■ **WRITTEN TASK**
Write out exactly the lines of the entries below from the one holding "Православное поздравление с" to the one holding "подойдет короткое, немногословное", inclusive, and leave out all other lines.

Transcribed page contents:
________

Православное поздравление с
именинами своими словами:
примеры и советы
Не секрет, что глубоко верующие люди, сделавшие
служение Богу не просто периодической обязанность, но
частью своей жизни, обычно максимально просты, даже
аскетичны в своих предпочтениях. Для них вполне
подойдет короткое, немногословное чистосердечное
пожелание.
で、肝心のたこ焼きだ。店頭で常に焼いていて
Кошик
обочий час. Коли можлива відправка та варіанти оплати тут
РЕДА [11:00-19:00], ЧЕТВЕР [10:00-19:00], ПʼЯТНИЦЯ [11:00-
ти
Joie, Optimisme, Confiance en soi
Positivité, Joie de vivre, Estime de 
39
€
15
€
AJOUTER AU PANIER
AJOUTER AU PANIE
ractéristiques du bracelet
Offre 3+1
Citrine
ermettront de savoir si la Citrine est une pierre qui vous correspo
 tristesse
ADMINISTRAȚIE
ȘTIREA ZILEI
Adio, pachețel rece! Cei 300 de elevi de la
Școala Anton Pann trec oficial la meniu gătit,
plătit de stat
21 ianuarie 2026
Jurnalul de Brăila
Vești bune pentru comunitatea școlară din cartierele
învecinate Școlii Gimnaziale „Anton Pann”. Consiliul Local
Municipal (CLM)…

________

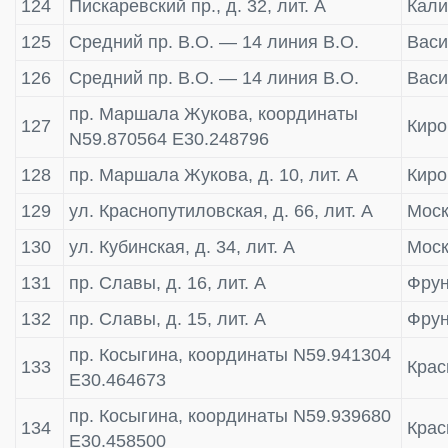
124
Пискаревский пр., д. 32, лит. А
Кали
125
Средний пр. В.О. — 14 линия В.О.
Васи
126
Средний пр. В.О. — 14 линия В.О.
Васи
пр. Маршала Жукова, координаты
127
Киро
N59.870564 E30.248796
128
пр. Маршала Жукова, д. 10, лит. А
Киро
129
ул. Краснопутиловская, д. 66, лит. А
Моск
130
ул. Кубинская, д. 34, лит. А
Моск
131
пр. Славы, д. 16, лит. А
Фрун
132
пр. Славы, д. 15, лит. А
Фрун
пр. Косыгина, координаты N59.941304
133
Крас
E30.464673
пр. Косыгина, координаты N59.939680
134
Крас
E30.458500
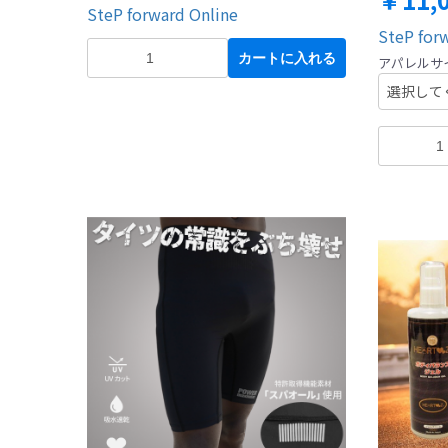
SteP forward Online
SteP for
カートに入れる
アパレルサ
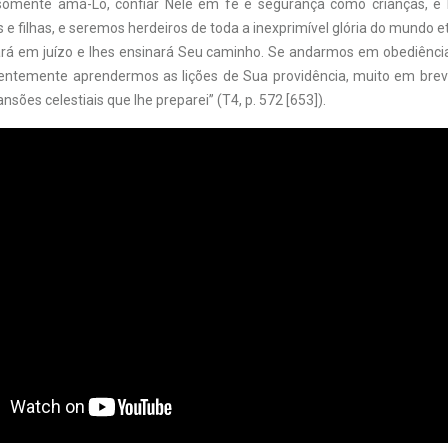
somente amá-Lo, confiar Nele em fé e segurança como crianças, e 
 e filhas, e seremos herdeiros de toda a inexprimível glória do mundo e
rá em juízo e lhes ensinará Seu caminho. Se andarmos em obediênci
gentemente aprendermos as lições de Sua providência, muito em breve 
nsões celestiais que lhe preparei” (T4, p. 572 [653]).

________

■ **EXERCISE ANSWER**
Православное поздравление с
именинами своими словами:
примеры и советы
Не секрет, что глубоко верующие люди, сделавшие
служение Богу не просто периодической обязанность, но
частью своей жизни, обычно максимально просты, даже
аскетичны в своих предпочтениях. Для них вполне
подойдет короткое, немногословное чистосердечное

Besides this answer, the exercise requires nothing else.